Themes
Last Updated on June 19, 2019, by eNotes Editorial. Word Count: 414
The theme of this poem is motherhood, but, more specifically, the strangeness of motherhood, and also the strangeness of human life itself and how it comes to be.
In the poem, the speaker, presumably Plath herself, is a new mother. She describes her baby as having been "set . . . going" by love, comparing the child to a watch. This is an interesting, rather alienating description of the baby: while there is obviously love involved in its conception, the child itself becomes a sort of mechanical thing, something created which will now simply tick away the minutes and seconds not only of its own life, but of its parents' lives. Its cry is "bald" and the child is compared to a "new statue," again, another man-made creation to be admired, and to whom the parents respond rather blankly, like "walls."
There is very much a sense of bafflement in the speaker towards the whole concept of motherhood. She describes herself as "no more your mother" than a cloud which touches a mirror in order to see itself being, effectively, blown away. This gives some indication of how the speaker feels about the child -- to a considerable extent, it is as if this child is something that had to be created, a product of love, but, looking at it, the speaker seems to see only the erosion of herself, who she really is. Now, she is expected to be the mother of this person and define herself as such, but the person is "bald" and inhuman as yet, a creation like a watch or a statue which will now only show its mother, as if in a warped mirror, how her own existence is diminishing.

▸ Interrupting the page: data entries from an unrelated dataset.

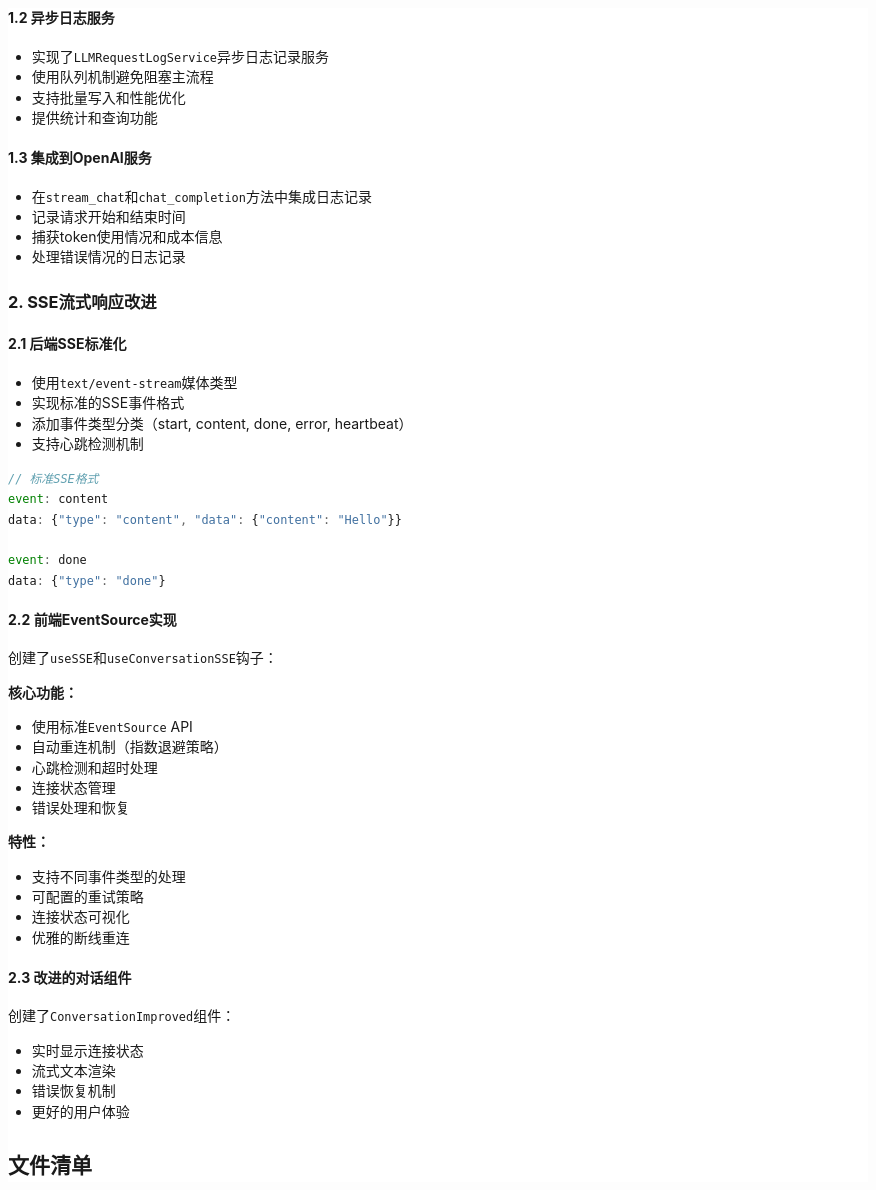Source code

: #### 1.2 异步日志服务
- 实现了`LLMRequestLogService`异步日志记录服务
- 使用队列机制避免阻塞主流程
- 支持批量写入和性能优化
- 提供统计和查询功能

#### 1.3 集成到OpenAI服务
- 在`stream_chat`和`chat_completion`方法中集成日志记录
- 记录请求开始和结束时间
- 捕获token使用情况和成本信息
- 处理错误情况的日志记录

### 2. SSE流式响应改进

#### 2.1 后端SSE标准化
- 使用`text/event-stream`媒体类型
- 实现标准的SSE事件格式
- 添加事件类型分类（start, content, done, error, heartbeat）
- 支持心跳检测机制

```javascript
// 标准SSE格式
event: content
data: {"type": "content", "data": {"content": "Hello"}}

event: done
data: {"type": "done"}
```

#### 2.2 前端EventSource实现
创建了`useSSE`和`useConversationSSE`钩子：

**核心功能：**
- 使用标准`EventSource` API
- 自动重连机制（指数退避策略）
- 心跳检测和超时处理
- 连接状态管理
- 错误处理和恢复

**特性：**
- 支持不同事件类型的处理
- 可配置的重试策略
- 连接状态可视化
- 优雅的断线重连

#### 2.3 改进的对话组件
创建了`ConversationImproved`组件：
- 实时显示连接状态
- 流式文本渲染
- 错误恢复机制
- 更好的用户体验

## 文件清单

Still, there is a draw between mother and child. The mother describes how she wakes in the night to listen to the breath of the baby—although she does not seem to feel a powerful love for the baby, there is a bond here, a compulsion to ensure that the baby is still breathing, the product of its parents' love still moving like the watch it represents—ticking out the seconds. The child becomes almost a real person in the final stanza as we see it "try [its] handful of notes," beginning to make sounds of its own initiative.
This is an interesting poem in that it views motherhood from a perspective not often explored, but one which is nevertheless experienced by many mothers, especially when postnatal depression plays a role.